Auto comment: topic has been updated by goldenskygiang (previous revision, new revision, compare).

This is a very old problem from codeforces. You can solve it with dynamic programming on diagonals, dp[diag][p1][p2] -> max sum of two paths, where diag — number of diagonal (row_id+col_id), p1 — position of first player on current diagonal, p2 — position of second player on current diagonal.

What are the bounds on N?

So the base idea of the solution is to build the two paths simultaneously and basically looks like this:

  static int solve(int x1, int y1, int x2, int y2) {
    if(x1<=0 || x2<=0 || y1<=0 || y2<=0) return -INF;
    if(x1>M || x2>M || y1>N || y2>N) return -INF;
    int sum = A[y1][x1] + A[y2][x2];
    if(x1==x2 && y1==y2) {
      if(x1==M && y1==N) return A[N][M];
      if(x1!=1 || y1!=1) return -INF;
      sum = A[1][1];
    }
    int best = -INF;
    for(int dx1 = 1, dy1 = 0, tmp; dx1>=0; tmp=dx1, dx1=-dy1, dy1=tmp) {
      for(int dx2 = 1, dy2 = 0; dx2>=0; tmp=dx2, dx2=-dy2, dy2=tmp) {
        best = Math.max(best, solve(x1+dx1, y1+dy1, x2+dx2, y2+dy2));
      }
    }
    return best + sum;
  }

Now you have to apply DP on top of this.
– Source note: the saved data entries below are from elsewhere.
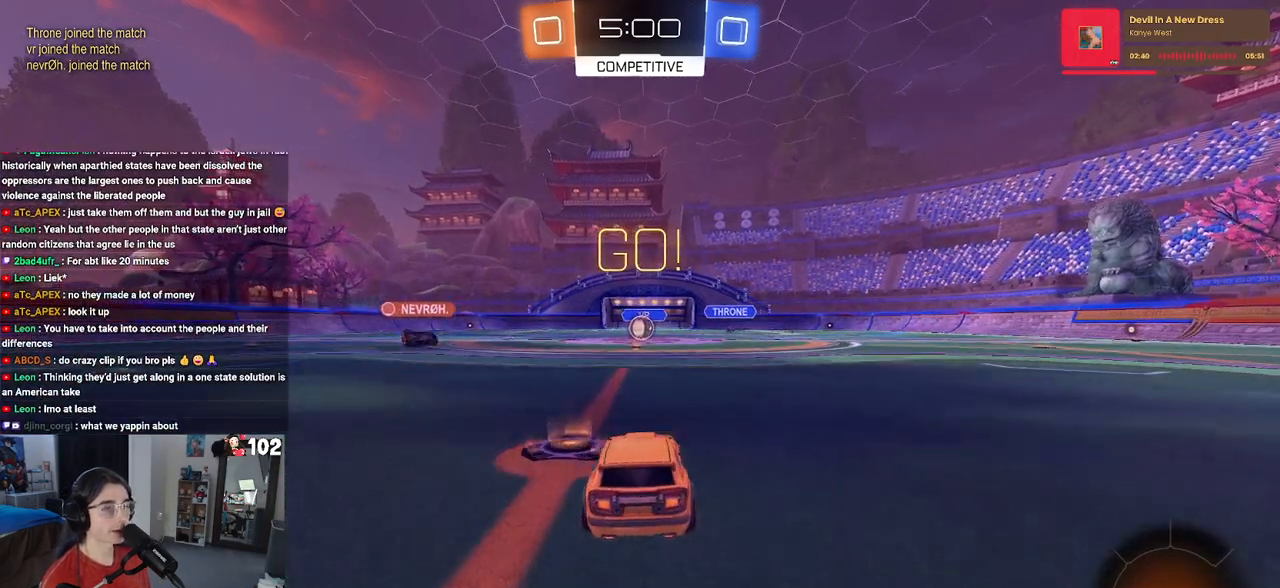
{"buttons": [], "left_stick": "center", "right_stick": "center", "events": [[283, "left_stick", "right"], [367, "left_stick", "up-right"], [467, "left_stick", "center"]]}
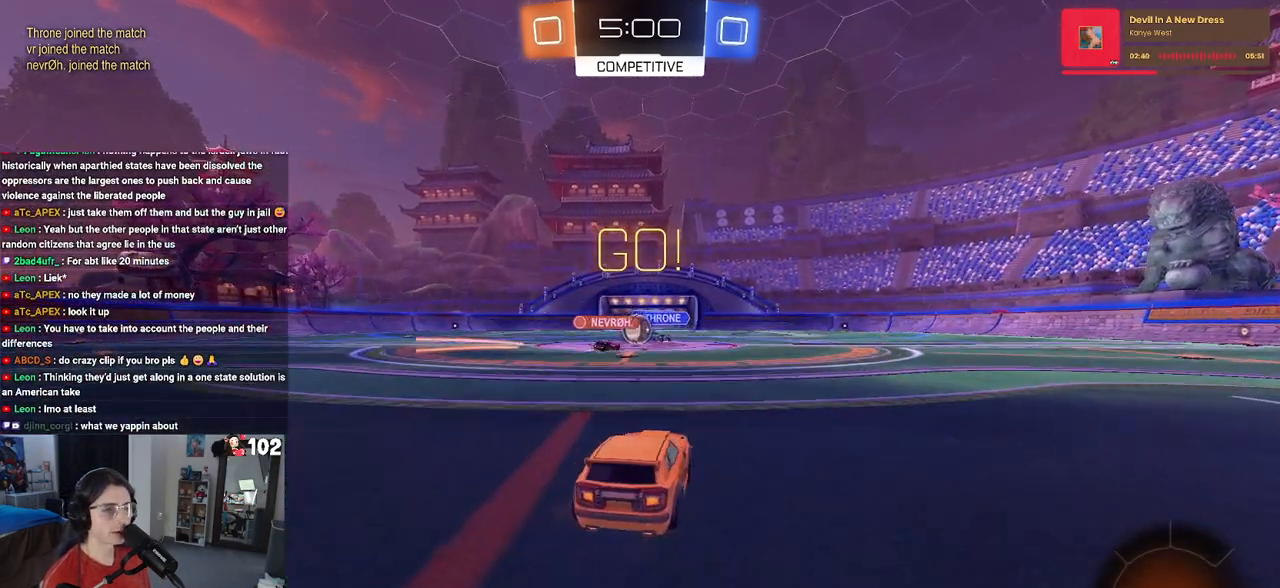
{"buttons": [], "left_stick": "left", "right_stick": "center", "events": [[17, "left_stick", "left"]]}
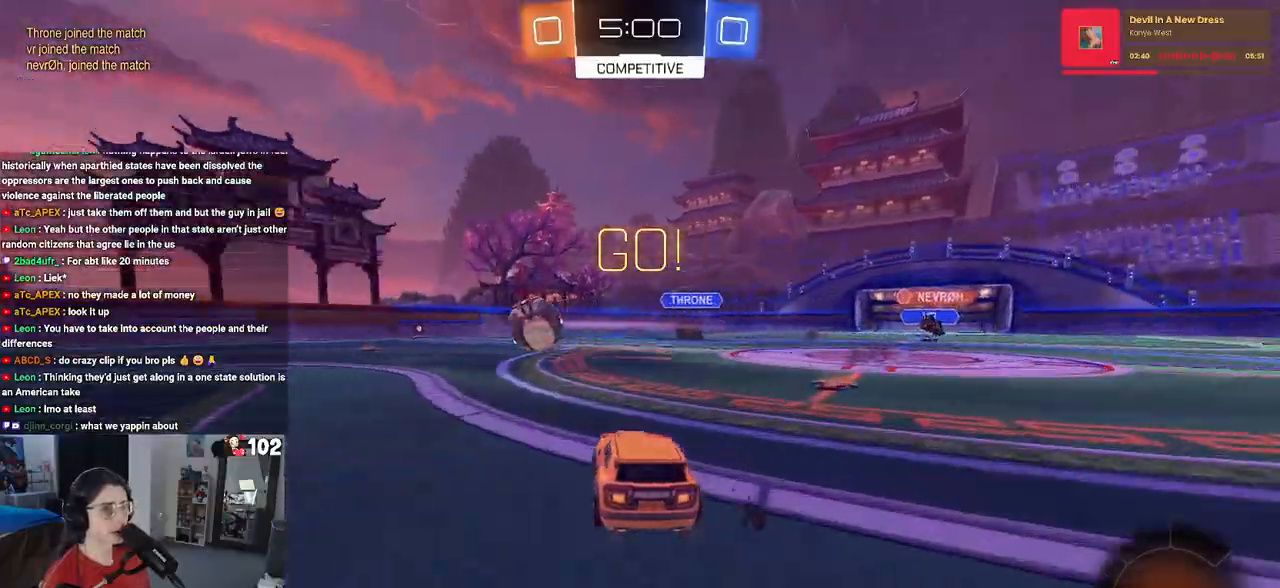
{"buttons": ["R1"], "left_stick": "left", "right_stick": "center", "events": [[267, "R1", "down"]]}
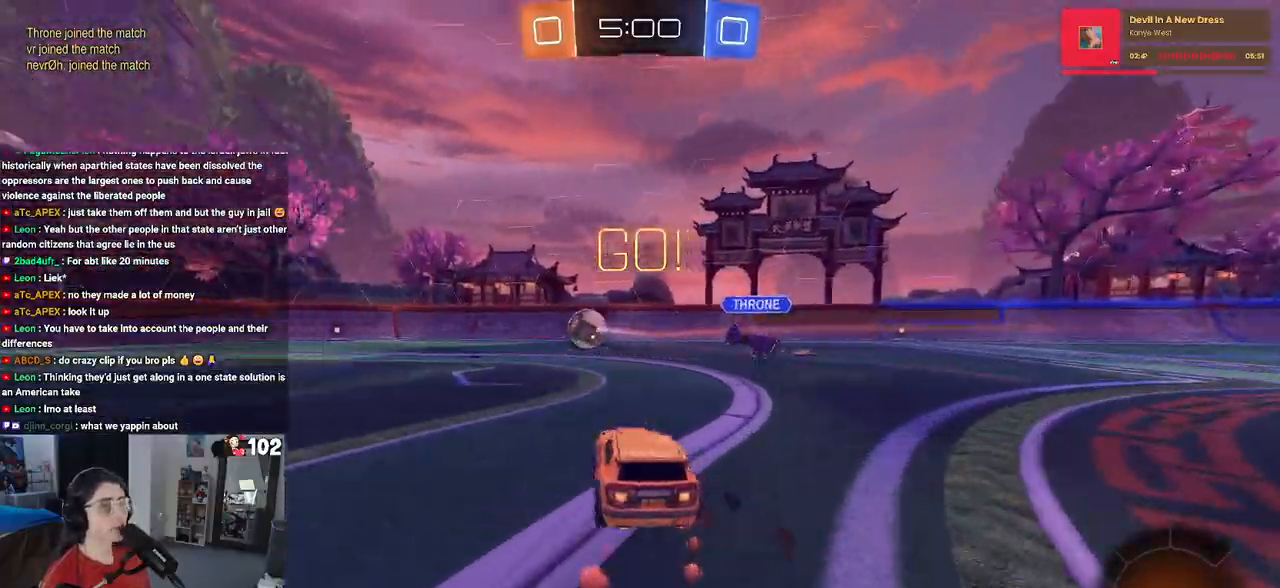
{"buttons": ["SQUARE", "R1"], "left_stick": "down-left", "right_stick": "center", "events": [[100, "left_stick", "center"], [150, "CROSS", "down"], [150, "left_stick", "up-right"], [250, "CROSS", "up"], [250, "left_stick", "up-left"], [300, "CROSS", "down"], [350, "SQUARE", "down"], [350, "left_stick", "down-left"], [383, "CROSS", "up"]]}
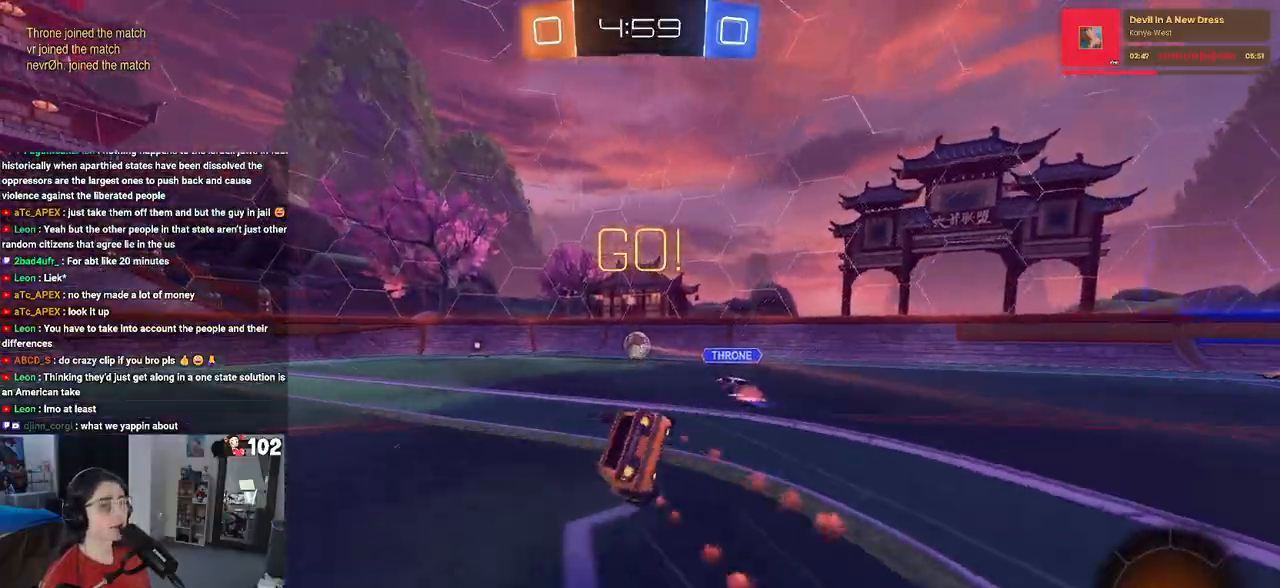
{"buttons": ["SQUARE"], "left_stick": "down-left", "right_stick": "center", "events": [[83, "R1", "up"]]}
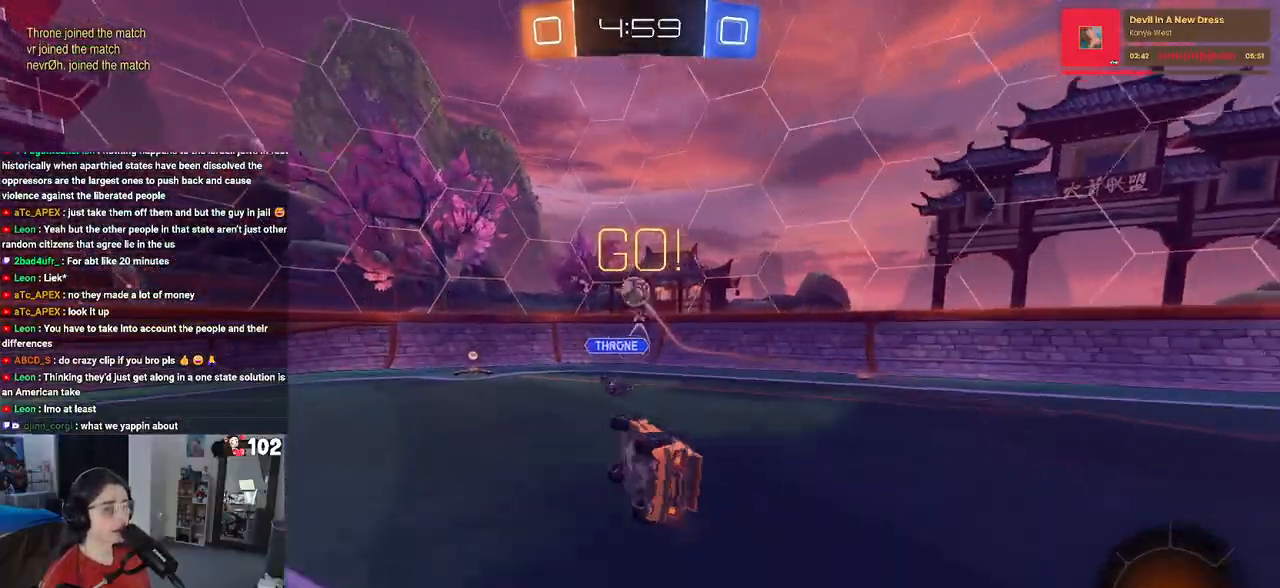
{"buttons": [], "left_stick": "center", "right_stick": "center", "events": [[150, "SQUARE", "up"], [200, "left_stick", "center"]]}
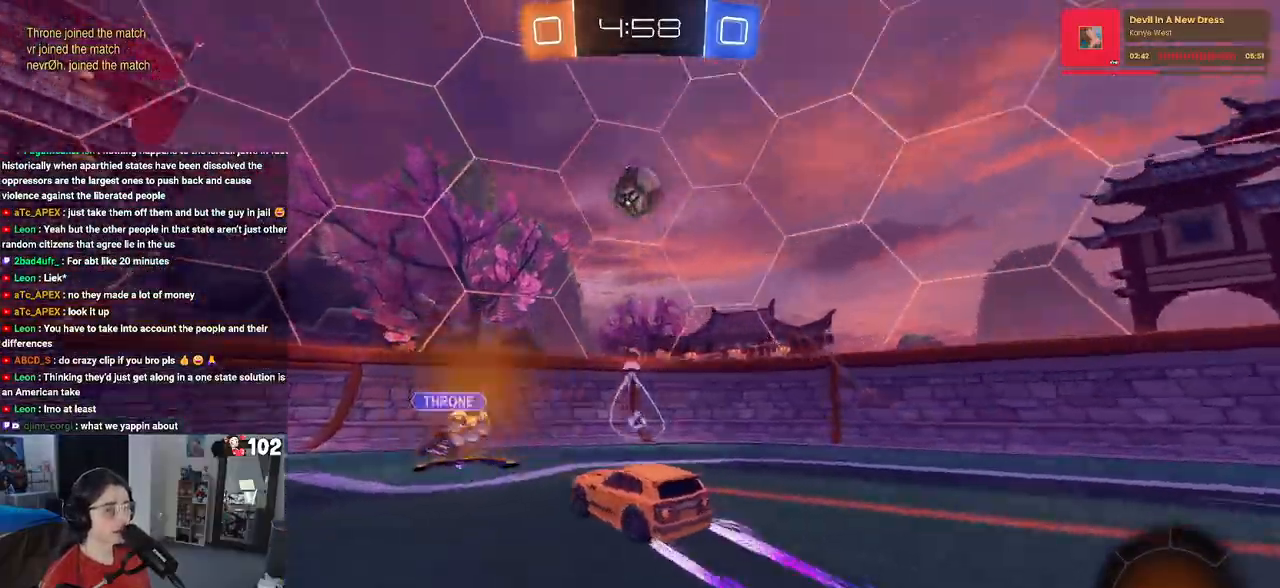
{"buttons": [], "left_stick": "right", "right_stick": "center", "events": [[283, "L2", "down"], [317, "left_stick", "right"], [467, "L2", "up"]]}
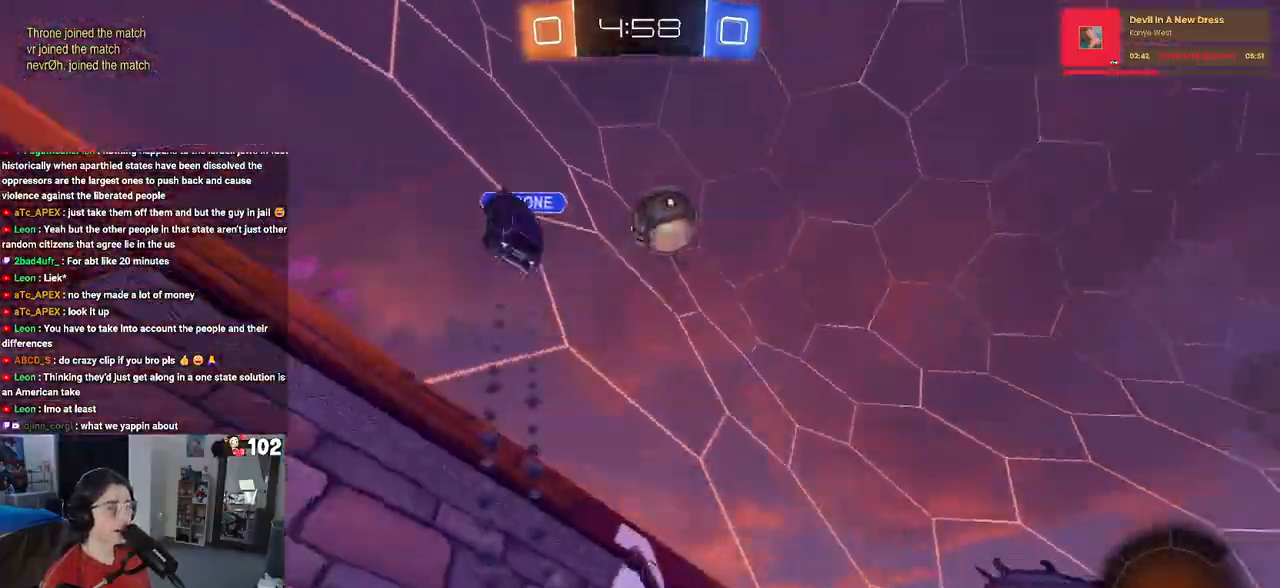
{"buttons": [], "left_stick": "left", "right_stick": "center", "events": [[167, "left_stick", "center"], [467, "left_stick", "left"]]}
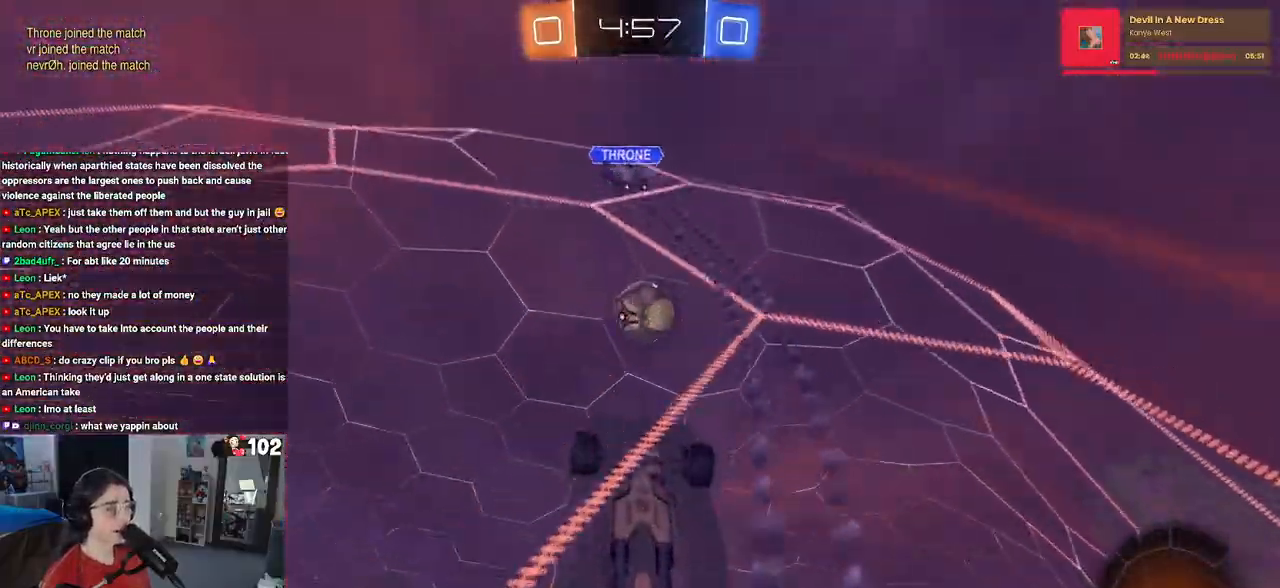
{"buttons": ["SQUARE"], "left_stick": "left", "right_stick": "center", "events": [[483, "SQUARE", "down"]]}
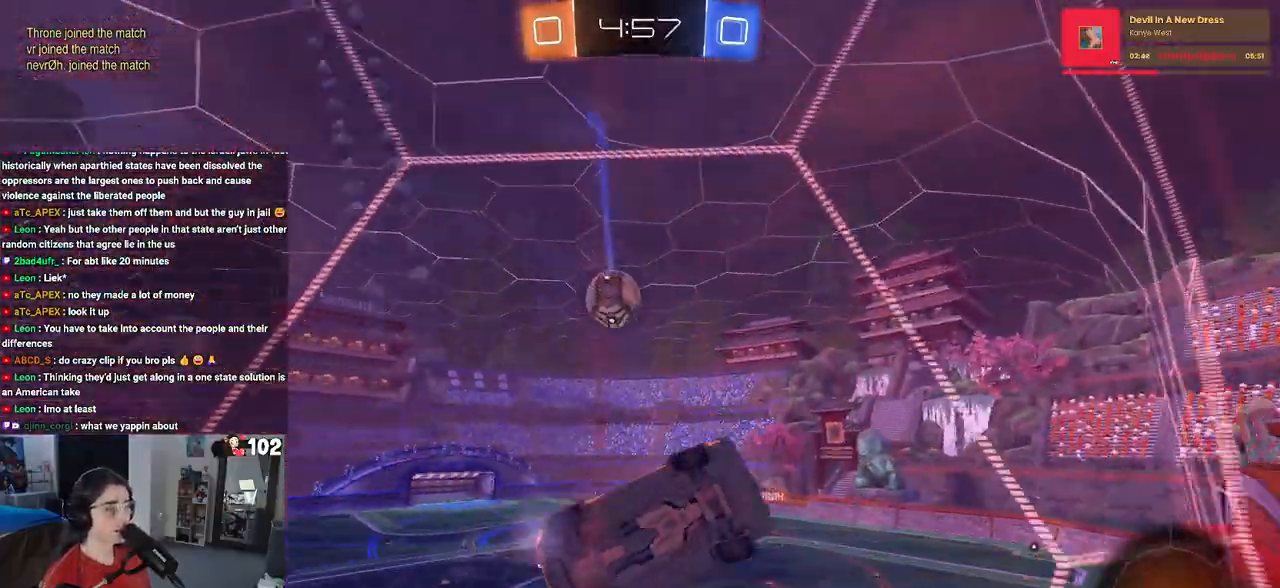
{"buttons": [], "left_stick": "center", "right_stick": "center", "events": [[67, "SQUARE", "up"], [417, "left_stick", "center"]]}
Naively doing dp[x1][y1][x2][y2] will obviously lead to $$$O(N^2M^2)$$$. The trick is to realize that since the two paths are not independent, i.e. they move forwards at the same speed, you can do dp[moves][y1][y2] and x1 = moves - y1 x2 = moves - y2. This is $$$O((N+M)N^2)$$$.

(Depending on if you opt for 0-indexing or 1-indexing you may need a +/-1 here and there.)